Personalnotstand im Klassenzimmer

Im Nordosten ist die Lehrerschaft schon jetzt überaltert - doch über ein Drittel der Referendarstellen bleibt dieses Jahr unbesetzt

  • Velten Schäfer
  • Lesedauer: 3 Min.
Mecklenburg-Vorpommern braucht frische Lehrkräfte - aber wie sind die zu bekommen? Die Rückkehr zur Verbeamtung allein scheint nicht auszureichen.

Plakate mit lustigen Sprüchen? Oder mit romantischen Ostseefotos? Noch ist nicht bekannt, wie genau Mecklenburg-Vorpommern um Junglehrer aus anderen Bundesländern werben will; Bildungsminister Mathias Brodkorb (SPD) hat aber eine neue Kampagne angekündigt. Und dass es nach wie vor einen dringenden Bedarf an Lehrkraftimporten gibt, ist nicht zu bestreiten. Seit Jahren müht sich das Land, dem sich ankündigenden Lehrernotstand zu entkommen.

Brodkorb setzt dabei vor allem darauf, dass die Lehrer im Nordosten wieder Beamte werden können und damit eine hohe berufliche Sicherheit genießen. Zum Schuljahresbeginn habe man 400 neue Lehrer gewinnen können, weit mehr als in den vergangenen Jahren. Für den Minister zeigt dies, dass »unsere Strategie, den Lehrerberuf attraktiver zu machen, so verkehrt nicht ist«.

Dennoch sind die Probleme noch lange nicht gelöst. So werden nach Angaben des Bildungsministeriums zum Stichtag am 1. Februar nur 185 der 255 Stellen für Referendare besetzt; mehr als ein Drittel der offenen Stellen für den Lehrernachwuchs bleiben also vakant - trotz der Rückkehr des Landes zur Lehrerverbeamtung.

Der Beamtenstatus allein, kritisiert denn auch die LINKE-Bildungsexpertin Simone Oldenburg, locke offenbar eben nicht ausreichend externe Bewerberinnen und Bewerber an: »Solange das Land die Arbeitszeit der Lehrkräfte von mehr als 40 Stunden die Woche nicht absenkt, kann auch nicht von einer Entlastung gesprochen werden und damit auch nicht von einer Erhöhung der Attraktivität des Berufes«, so die Parlamentarierin, die vor ihrer Parlamentskarriere als Schulleiterin gearbeitet hatte.

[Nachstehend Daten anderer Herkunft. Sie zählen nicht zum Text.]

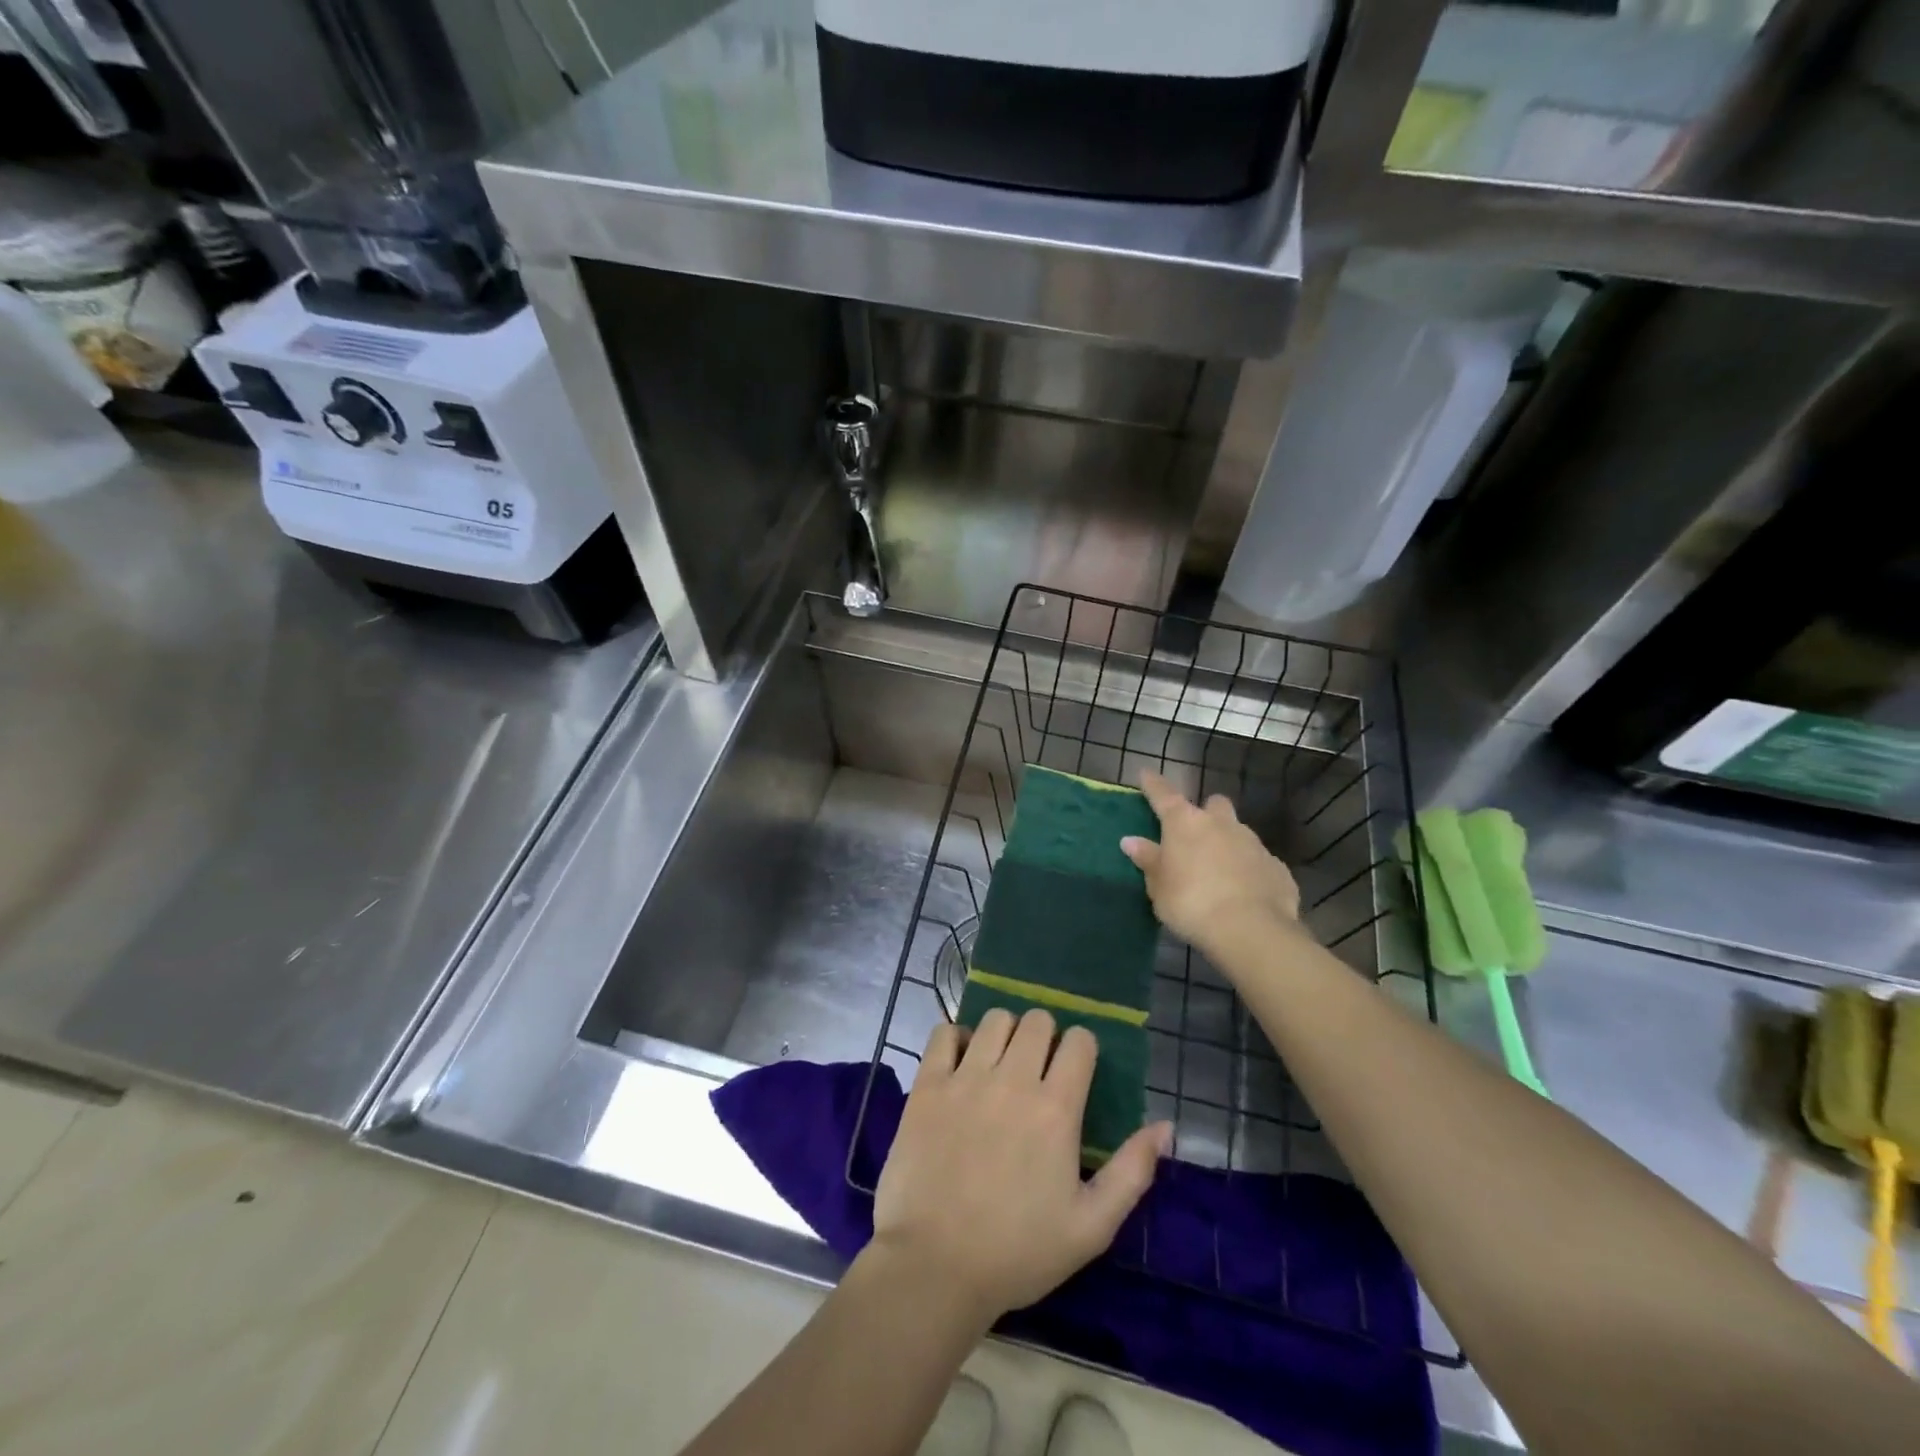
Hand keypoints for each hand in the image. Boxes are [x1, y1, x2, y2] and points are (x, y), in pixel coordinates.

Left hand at [870, 1009, 1171, 1324]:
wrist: (935, 1267)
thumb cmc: (1018, 1252)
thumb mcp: (1091, 1226)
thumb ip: (1133, 1172)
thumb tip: (1165, 1126)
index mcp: (1056, 1109)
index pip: (1079, 1041)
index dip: (1082, 1051)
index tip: (1074, 1073)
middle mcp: (1012, 1080)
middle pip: (1038, 1020)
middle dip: (1046, 1036)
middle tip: (1037, 1069)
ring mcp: (966, 1077)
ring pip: (995, 1018)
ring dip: (1005, 1034)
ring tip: (1000, 1064)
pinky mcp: (928, 1084)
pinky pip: (944, 1032)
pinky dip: (957, 1039)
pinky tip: (961, 1064)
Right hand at [1120, 770, 1304, 958]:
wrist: (1250, 929)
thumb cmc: (1190, 902)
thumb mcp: (1158, 886)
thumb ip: (1148, 860)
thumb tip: (1131, 841)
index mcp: (1185, 823)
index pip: (1163, 795)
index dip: (1153, 785)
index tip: (1146, 774)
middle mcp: (1221, 824)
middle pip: (1214, 805)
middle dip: (1207, 814)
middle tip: (1196, 836)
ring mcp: (1253, 843)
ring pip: (1239, 832)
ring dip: (1228, 844)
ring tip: (1219, 872)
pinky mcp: (1277, 867)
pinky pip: (1258, 862)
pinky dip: (1249, 871)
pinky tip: (1244, 893)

Im Nordosten sind die Lehrstundenkontingente höher als in anderen Bundesländern, sodass mit Vorbereitungszeiten eine deutliche Benachteiligung entsteht.

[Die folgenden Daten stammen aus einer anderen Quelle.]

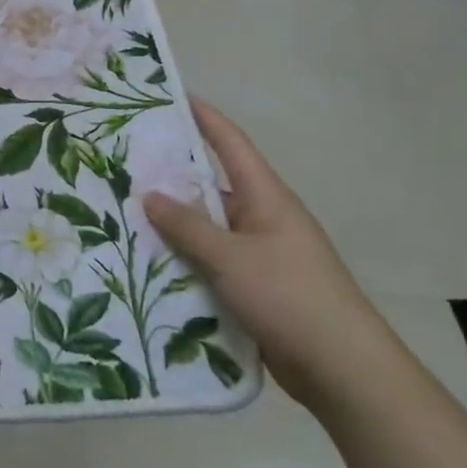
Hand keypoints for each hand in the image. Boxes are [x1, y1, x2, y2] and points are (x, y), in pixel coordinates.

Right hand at [143, 98, 401, 413]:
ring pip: (207, 229)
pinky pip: (211, 262)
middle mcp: (263, 219)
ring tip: (122, 214)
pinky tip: (148, 263)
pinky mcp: (255, 288)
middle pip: (211, 186)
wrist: (343, 371)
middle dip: (171, 175)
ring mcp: (260, 255)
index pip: (230, 144)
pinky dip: (184, 260)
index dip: (204, 117)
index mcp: (266, 198)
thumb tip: (150, 195)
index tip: (172, 96)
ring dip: (173, 225)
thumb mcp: (232, 257)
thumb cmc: (290, 297)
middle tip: (124, 163)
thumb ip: (188, 226)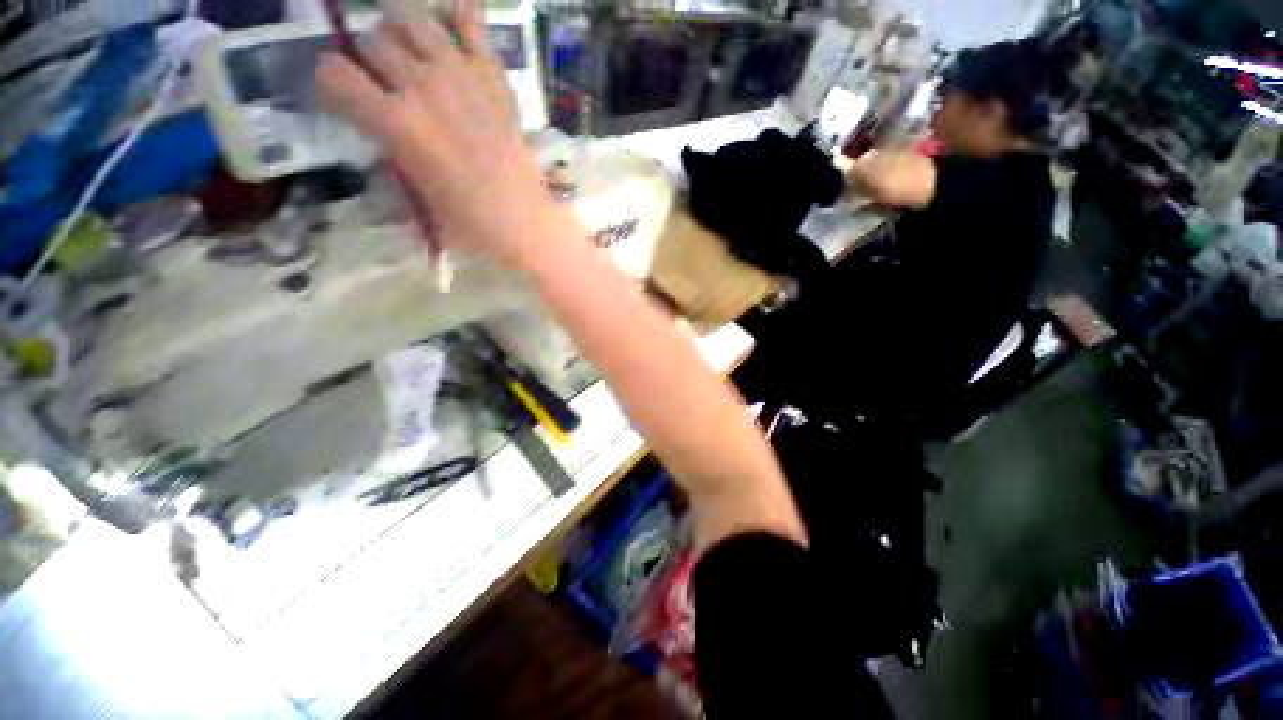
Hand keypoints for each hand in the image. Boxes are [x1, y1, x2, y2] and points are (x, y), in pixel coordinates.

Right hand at [316, 1, 566, 267]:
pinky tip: (452, 20)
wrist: (527, 222)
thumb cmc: (472, 223)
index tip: (340, 93)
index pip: (335, 73)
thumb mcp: (415, 195)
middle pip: (373, 42)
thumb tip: (376, 126)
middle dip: (368, 58)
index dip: (330, 81)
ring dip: (402, 31)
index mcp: (396, 122)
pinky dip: (460, 15)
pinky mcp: (494, 76)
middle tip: (382, 79)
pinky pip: (472, 23)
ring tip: (410, 52)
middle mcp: (422, 85)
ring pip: (412, 20)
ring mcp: (461, 74)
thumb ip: (389, 152)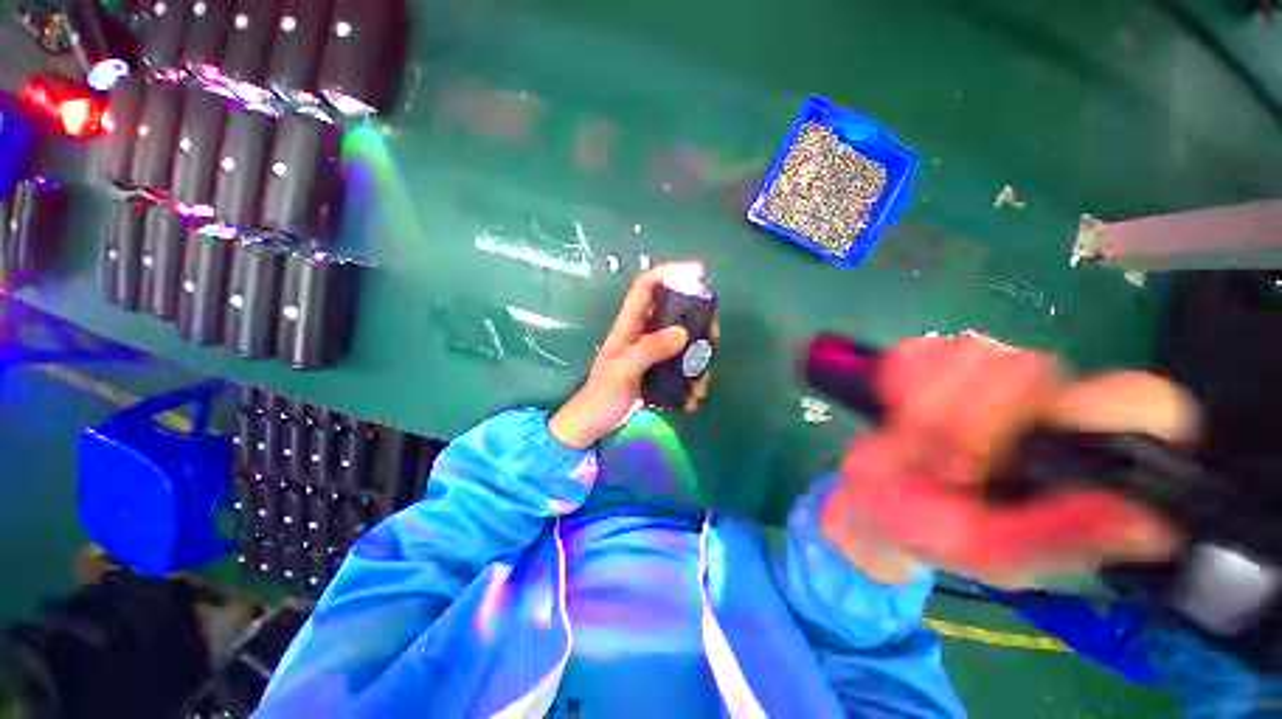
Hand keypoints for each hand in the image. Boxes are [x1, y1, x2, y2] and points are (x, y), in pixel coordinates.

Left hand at [549, 262, 716, 449]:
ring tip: (702, 383)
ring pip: (682, 343)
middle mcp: (642, 334)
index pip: (646, 287)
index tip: (697, 273)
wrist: (593, 424)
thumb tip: (683, 332)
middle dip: (697, 321)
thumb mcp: (623, 371)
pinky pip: (680, 367)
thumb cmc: (601, 395)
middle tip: (713, 335)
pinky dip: (690, 381)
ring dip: (698, 359)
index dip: (669, 272)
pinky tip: (692, 399)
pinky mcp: (657, 372)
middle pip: (674, 313)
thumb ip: (649, 350)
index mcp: (628, 325)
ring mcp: (651, 354)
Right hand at [821, 336, 1198, 586]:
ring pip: (970, 353)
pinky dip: (897, 382)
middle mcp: (1047, 404)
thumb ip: (1059, 534)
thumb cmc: (932, 532)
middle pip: (1034, 368)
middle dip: (973, 419)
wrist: (872, 500)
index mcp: (1081, 456)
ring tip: (918, 442)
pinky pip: (915, 352)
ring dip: (926, 404)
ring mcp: (986, 372)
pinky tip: (897, 411)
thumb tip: (1152, 521)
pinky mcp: (933, 358)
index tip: (1034, 441)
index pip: (1145, 402)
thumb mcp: (990, 550)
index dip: (1099, 407)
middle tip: (947, 464)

Für Annett Lindner, Landesvorsitzende der Bildungsgewerkschaft GEW, muss der Bildungsminister jetzt zunächst erklären, wie es zu den unbesetzten Referendarstellen kommen konnte. Für die Hälfte der 70 unbesetzten Stellen habe es durchaus geeignete Bewerber gegeben: »Angesichts des Lehrermangels in unserem Land, langer Wartelisten nach dem ersten Staatsexamen« sei es »unverständlich, dass diese Stellen bis August unbesetzt bleiben sollen«, kritisierte Lindner. Teils wüssten Anwärter bis kurz vor den Sommerferien nicht, ob und wo sie ein Referendariat ableisten können. Untragbar sei auch, dass zwischen den Bewerbungen für Gymnasien auf der einen sowie Grund- und Regionalschulen auf der anderen Seite eine große Lücke klafft. So gab es zwar 367 Bewerbungen für Gymnasien, sechsmal so viele wie ausgeschriebene Stellen. An den Regionalschulen bewarben sich dagegen lediglich 48 Nachwuchskräfte.

Dass Regional- und auch Berufs- oder Grundschulen für Bewerber nicht attraktiv seien, liegt für Lindner an der schlechten Bezahlung. Da wolle man nachbessern, verspricht jetzt SPD-Bildungsexperte Andreas Butzki. Für Klassenleiter an Grundschulen würden die Unterrichtsverpflichtungen gesenkt - und Lehrer an Regionalschulen sollen gleich den Gymnasiallehrern in die Entgeltgruppe 13 eingestuft werden.